Sharper review – New York-set psychological thriller is unoriginally blunt

Despite a stacked cast and an intriguing set-up, Benjamin Caron’s twisty film eventually gets caught in its own web of cons

Sharper begins with the ominous tick of a Swiss-made clock. Is the second hand counting up or down to something, we ask? The dichotomy of perspective, and the moldability of the mind, lies at the core of this brash psychological thriller from filmmaker Benjamin Caron, in which he tasks himself with an abundance of directorial sleight of hand flourishes. As Sharper tries hard to keep you second-guessing, though, the film’s initial razor-sharp edge is ground down beyond repair, leaving it dulled and blunt.

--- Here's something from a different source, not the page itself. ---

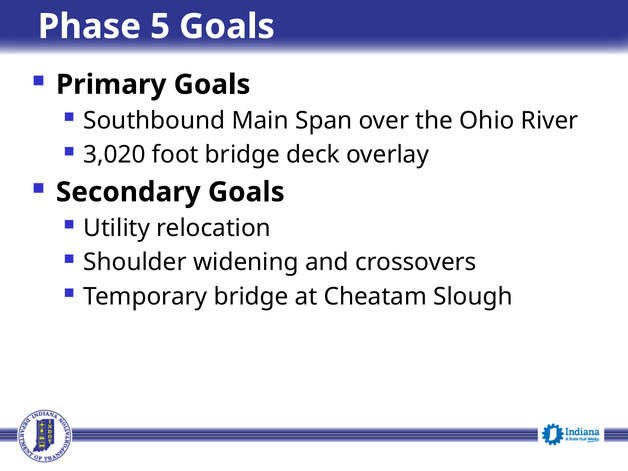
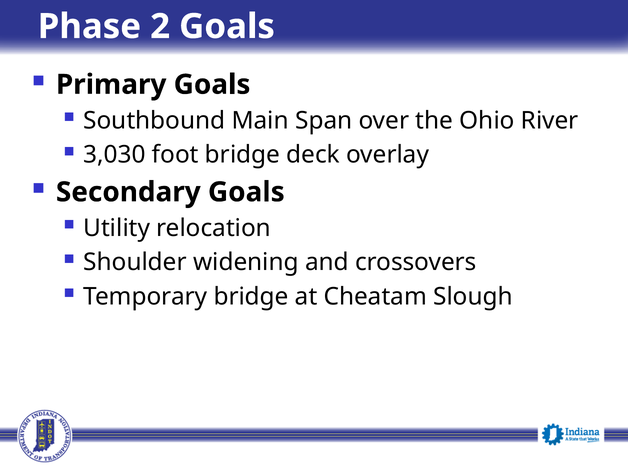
5: 5 -> 2
3,020: 3,020 -> 3,030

Introductions of bookish Tom (Justice Smith) and Jane Eyre-loving, Italian-speaking PhD student Sandra (Briana Middleton) resemble an New York-based rom-com meet-cute. But nothing in this con-man drama is quite as it seems. Sandra, it turns out, is Sandy, a woman on parole with three strikes against her name. Enter a gum-chewing, sleek-haired Sebastian Stan as Max, as though rehashing his bloodthirsty character in Fresh – but this time he’s a puppet master out for cold, hard cash instead of limbs. He gives Sandy a roof over her head and a purpose: to lure their mark into a trap that looks like love.

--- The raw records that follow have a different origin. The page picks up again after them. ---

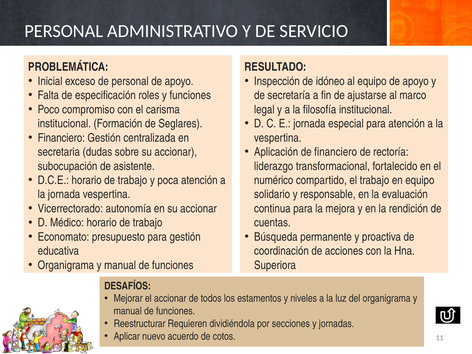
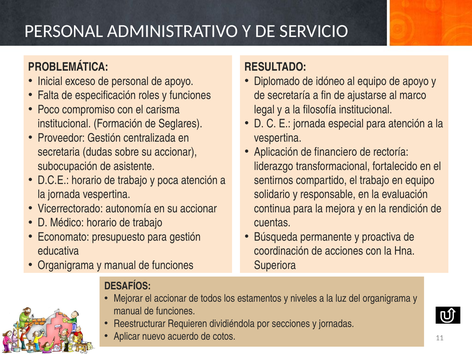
Inspección: Inspección -> Diplomado
Financiero at (61, 138): Financiero -> Proveedor
numérico: numérico -> sentirnos
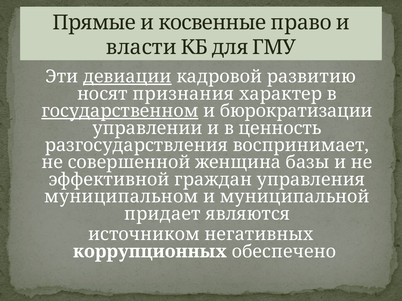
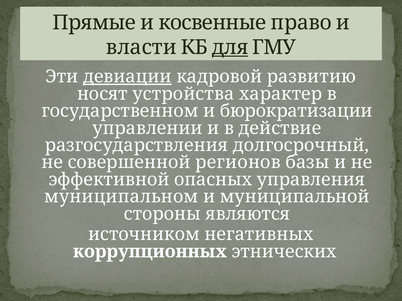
для underline: none -> present
признания: признания -> устройства
государственном underline: present -> none
ценность: ценность -> действие
воспринимает: воспринимает -> долгосрочный
женщина: женщина -> регионов
граждан: граждан -> опасных
придает: придает -> стороны
обеспечено: обеспечено -> этнических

Brazen with subversion, Sharper swindles itself with lamented dialogue and hollow characters. Max and Sandy prove to be as fleeting as Tom and Sandra. As soon as we're embedded with these pairs, we’re suddenly swept away to another side of the city and into a different penthouse suite. At the point of intertwining narrative threads, the introductions of Madeline (Julianne Moore) and her billionaire beau Richard (John Lithgow) are frustratingly opaque in intention – the tells are far too obvious. It keeps you on your toes, sure, but it’ll leave you wishing Brian Gatewood and Alessandro Tanaka’s script just took a moment to breathe.

Also, for a big city drama, there’s a real lack of grittiness underscoring elevated shots of skyscrapers and boardrooms. The film is all about outward appearances and yet Sharper will have you craving some jagged edges to snag this tale in a different direction. The film’s shining centrepiece is not a sleek sequence but a needle-drop moment of Stan and Moore dancing to Don Henley’s “Dirty Laundry.” Such indulgences never feel earned. The pair are strong, but newcomer Briana Middleton really glitters amid the city’s glossy shine, fluctuating between two people who share the same body with uncanny stealth.

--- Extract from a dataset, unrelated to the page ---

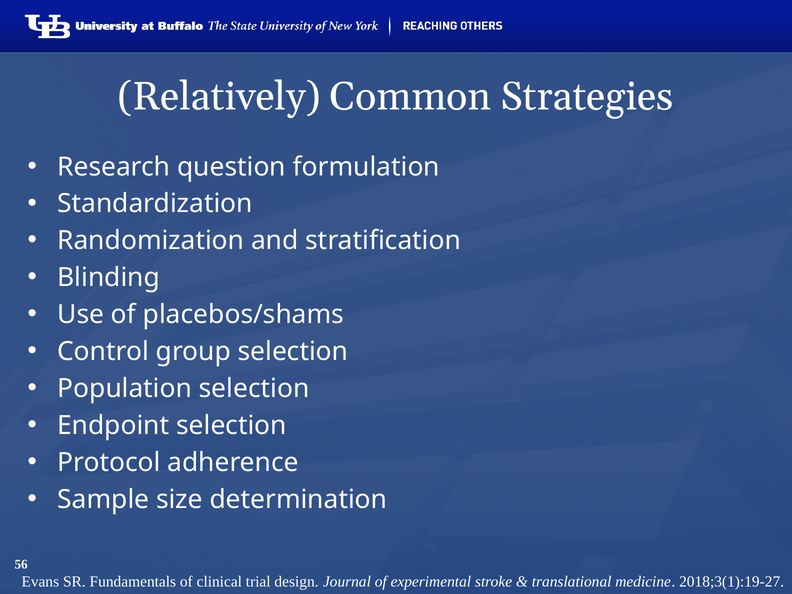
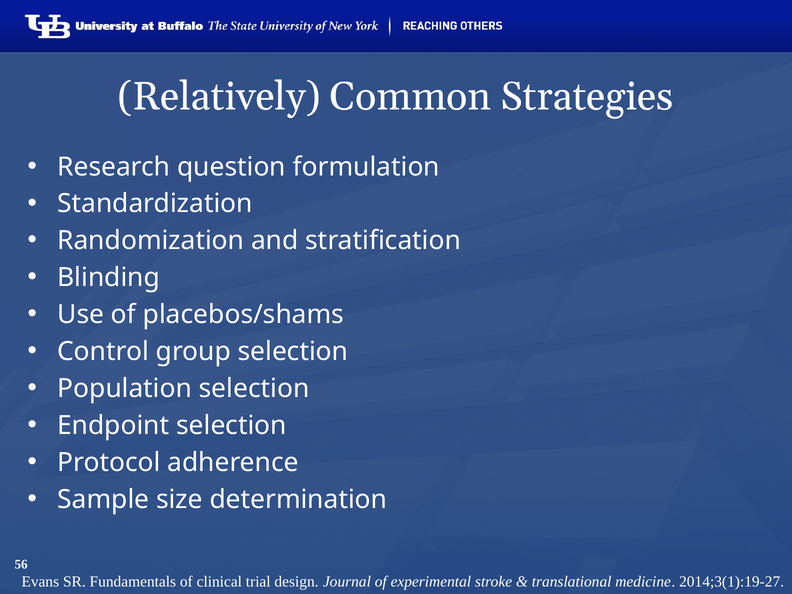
2018;3(1):19-27: 2018;3(1):19-27 -> 2014;3(1):19-27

Title cards divide the film into character-focused chapters, with an aim of peeling back new perspectives on the same players. It’s a nifty card trick, at first, but eventually it’s laborious and turns exposition into a clumsily chronological affair. Sharper initially bears the flashy sheen of a designer watch – but look closely and you may notice it’s not an original after all.

Sharper is released on Apple TV+ on February 17.